**DATASET EXCERPTS**
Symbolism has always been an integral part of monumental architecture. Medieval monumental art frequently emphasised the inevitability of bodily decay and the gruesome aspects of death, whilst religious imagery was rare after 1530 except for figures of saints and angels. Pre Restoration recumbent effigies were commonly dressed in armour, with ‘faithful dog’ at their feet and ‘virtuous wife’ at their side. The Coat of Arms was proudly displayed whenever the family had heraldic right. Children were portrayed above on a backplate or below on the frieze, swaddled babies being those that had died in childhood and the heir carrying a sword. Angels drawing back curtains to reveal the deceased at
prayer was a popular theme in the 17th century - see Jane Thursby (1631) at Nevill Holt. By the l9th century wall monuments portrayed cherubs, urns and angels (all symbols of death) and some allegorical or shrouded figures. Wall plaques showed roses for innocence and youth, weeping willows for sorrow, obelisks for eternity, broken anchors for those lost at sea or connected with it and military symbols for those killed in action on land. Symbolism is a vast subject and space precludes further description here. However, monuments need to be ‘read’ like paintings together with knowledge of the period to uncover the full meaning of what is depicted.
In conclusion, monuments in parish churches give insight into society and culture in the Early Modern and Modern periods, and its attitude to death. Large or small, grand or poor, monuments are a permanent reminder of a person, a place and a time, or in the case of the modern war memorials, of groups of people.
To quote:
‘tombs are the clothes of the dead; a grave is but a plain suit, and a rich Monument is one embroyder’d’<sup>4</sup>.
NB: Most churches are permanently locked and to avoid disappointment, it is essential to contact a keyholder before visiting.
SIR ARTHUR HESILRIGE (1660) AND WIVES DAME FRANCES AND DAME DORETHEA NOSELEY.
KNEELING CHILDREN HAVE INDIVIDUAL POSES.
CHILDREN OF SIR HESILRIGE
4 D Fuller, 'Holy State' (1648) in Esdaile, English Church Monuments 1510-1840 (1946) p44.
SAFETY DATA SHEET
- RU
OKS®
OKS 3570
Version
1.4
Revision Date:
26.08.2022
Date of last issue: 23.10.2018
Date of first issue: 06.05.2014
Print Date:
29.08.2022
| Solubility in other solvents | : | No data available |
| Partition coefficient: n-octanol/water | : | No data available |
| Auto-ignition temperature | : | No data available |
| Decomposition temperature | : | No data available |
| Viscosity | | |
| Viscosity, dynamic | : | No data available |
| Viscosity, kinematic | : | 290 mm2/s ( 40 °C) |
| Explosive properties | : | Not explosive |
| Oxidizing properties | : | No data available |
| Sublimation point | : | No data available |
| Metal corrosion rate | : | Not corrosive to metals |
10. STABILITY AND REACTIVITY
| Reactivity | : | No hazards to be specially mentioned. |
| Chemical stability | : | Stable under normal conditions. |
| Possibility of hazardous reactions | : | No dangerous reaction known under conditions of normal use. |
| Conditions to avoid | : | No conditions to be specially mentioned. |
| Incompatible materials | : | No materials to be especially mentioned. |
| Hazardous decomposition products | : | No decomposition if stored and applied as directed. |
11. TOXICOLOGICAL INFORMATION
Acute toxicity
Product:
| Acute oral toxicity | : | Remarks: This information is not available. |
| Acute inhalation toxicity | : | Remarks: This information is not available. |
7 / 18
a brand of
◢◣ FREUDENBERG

**GOAL OF THE EXERCISE**
If a line in the material above contains "Remarks", show that line.

**WRITTEN RESPONSE**
| Acute oral toxicity | : | Remarks: This information is not available. |
| Acute inhalation toxicity | : | Remarks: This information is not available. |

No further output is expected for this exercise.